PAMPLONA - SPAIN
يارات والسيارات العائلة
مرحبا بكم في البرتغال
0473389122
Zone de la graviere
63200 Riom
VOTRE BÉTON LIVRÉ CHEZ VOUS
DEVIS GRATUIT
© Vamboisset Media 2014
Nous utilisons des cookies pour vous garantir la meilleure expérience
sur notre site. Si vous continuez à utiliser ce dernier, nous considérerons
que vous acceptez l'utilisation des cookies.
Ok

◆ ◆ ◆ ◆ ◆ ◆ ◆

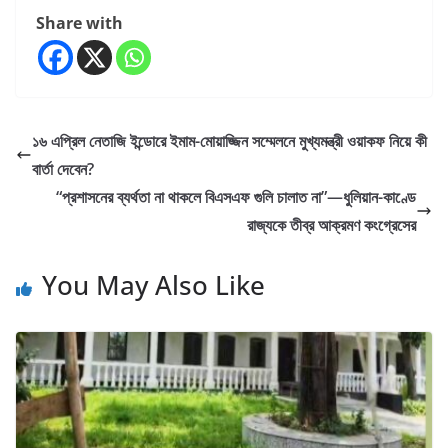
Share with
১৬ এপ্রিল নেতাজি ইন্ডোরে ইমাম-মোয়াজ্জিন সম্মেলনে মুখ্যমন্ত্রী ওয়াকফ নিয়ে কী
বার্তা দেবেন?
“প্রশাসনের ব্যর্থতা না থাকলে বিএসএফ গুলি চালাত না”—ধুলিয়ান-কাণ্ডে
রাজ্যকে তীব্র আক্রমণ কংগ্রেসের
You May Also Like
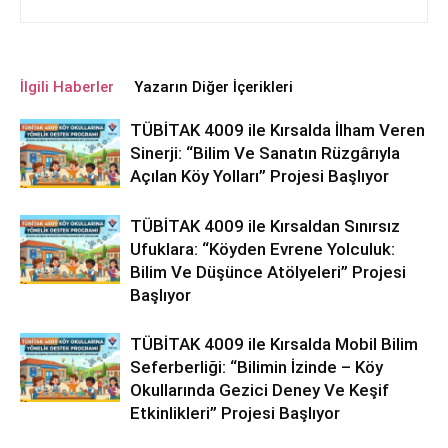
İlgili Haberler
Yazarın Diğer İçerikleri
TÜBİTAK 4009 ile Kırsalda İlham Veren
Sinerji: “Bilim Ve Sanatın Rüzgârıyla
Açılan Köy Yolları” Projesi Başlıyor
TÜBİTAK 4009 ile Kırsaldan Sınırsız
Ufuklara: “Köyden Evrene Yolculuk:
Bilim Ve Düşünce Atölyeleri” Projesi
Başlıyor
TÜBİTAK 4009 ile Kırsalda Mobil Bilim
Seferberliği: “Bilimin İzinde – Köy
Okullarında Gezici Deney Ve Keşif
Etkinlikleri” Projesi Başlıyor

◆ ◆ ◆ ◆ ◆ ◆ ◆

◆ Problem details ◆
Give back, unchanged, the run of lines in the listing above that begins at the line containing "TÜBİTAK 4009 ile Kırsalda İlham Veren" and ends at the line containing "Okullarında Gezici Deney Ve Keşif", both included.

◆ Result of the exercise ◆
TÜBİTAK 4009 ile Kırsalda İlham Veren
Sinerji: “Bilim Ve Sanatın Rüzgârıyla
Açılan Köy Yolları” Projesi Başlıyor
TÜBİTAK 4009 ile Kırsaldan Sınırsız
Ufuklara: “Köyden Evrene Yolculuk:
Bilim Ve Düşünce Atölyeleri” Projesi
Başlıyor
TÜBİTAK 4009 ile Kırsalda Mobil Bilim
Seferberliği: “Bilimin İzinde – Köy
Okullarında Gezici Deney Ve Keşif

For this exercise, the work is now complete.